Citando il testo conciliare, il Papa ha affermato: «L’intima verità di Dio e della salvezza dell’uomo risplende per noi in Cristo, il quale è insieme il mediatore e la pienezza di tutta la rivelazione». Ha sottolineato che la piena conoscenza di Dio si raggiunge entrando nella relazione del Figlio con il Padre, grazie all’azione dello Spirito Santo, e che in Cristo Dio si è rivelato a noi, mostrandoci al tempo stesso la nostra vera identità di figli creati a immagine del Verbo.
Un punto centrale della catechesi è stato l’accento sull’abbracciare l’“umanità integrale” di Gesù per conoscere Dio: “La verità di Dio non è pienamente rivelata dove si toglie qualcosa di umano, così come l’integrità dell’umanità di Gesù non diminuisce la pienezza del dono divino. È l’umanità integrale di Gesù che ci dice la verità del Padre”. Il Papa ha spiegato che la salvezza non viene solo dalla morte e risurrezione di Gesù, ma dalla sua stessa persona, e che la trasmissione della verità divina avviene attraverso il suo corpo reale, il suo modo di percepire e sperimentare la realtà e il suo modo di abitare il mondo.

Riferendosi al Vangelo, ha invitato i presenti a condividere la prospettiva di Gesù sulla realtà: «Guardate gli uccelli del cielo: non seminano, né mietono, né raccolgono nei granai; eppure il Padre vostro celeste li nutre. Non contate forse più di loro?». Questa prospettiva filiale conduce alla fiducia assoluta nel Padre, come esprime san Paolo: «Se Dio è per noi, chi sarà contro di noi? Egli che non ha risparmiato il proprio Figlio, ma lo ha consegnato per tutti noi, come non ci donerà ogni cosa insieme a lui?».

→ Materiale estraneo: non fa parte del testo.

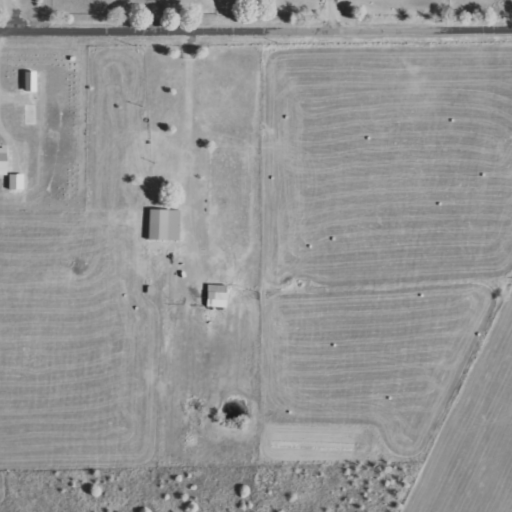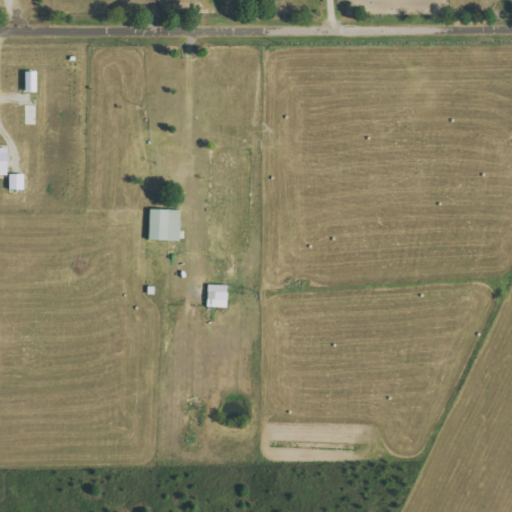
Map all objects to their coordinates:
road: (330, 13)
road: (255, 25)
building: (30, 81)
road: (7, 89)
road: (187, 93)
building: (3, 161)
building: (16, 181)
building: (164, 225)
building: (216, 296)
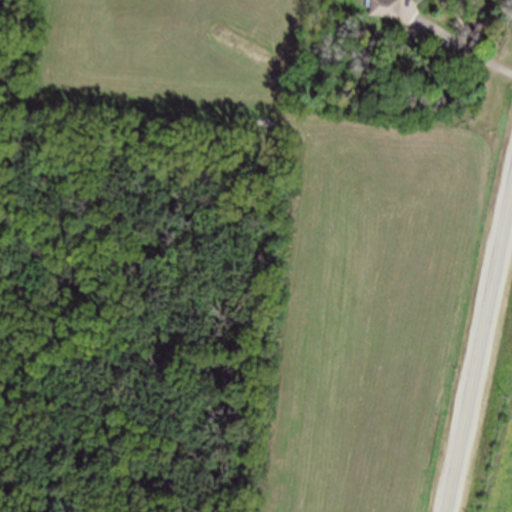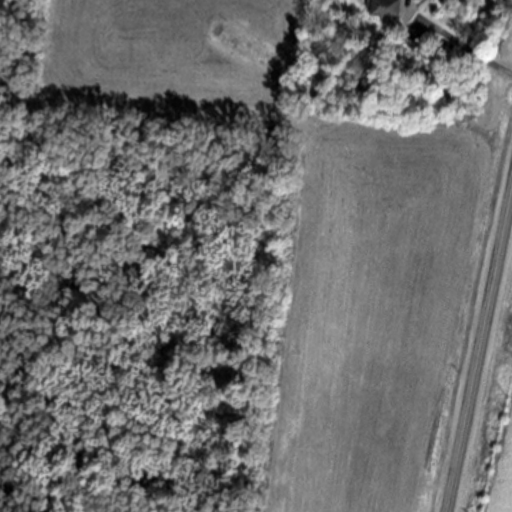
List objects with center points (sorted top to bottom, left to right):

Il Papa ha concluso ricordando che, grazie a Gesù, i cristiani conoscono Dio come Padre e si affidano a Lui con fiducia, certi che nulla potrà separarli dall’amore di Cristo. Nel suo discorso conclusivo, si è rivolto ai gruppi di lingua portoghese, italiana, tedesca e inglese, comprese le delegazioni ecumeniche, e ha invitato a pregare per la pace in un contesto di “crescente disprezzo per la dignità umana” dove “la guerra è tornata di moda”, nonché per l’unità dei cristiani durante la Settimana di preghiera per l’unità dei cristiani.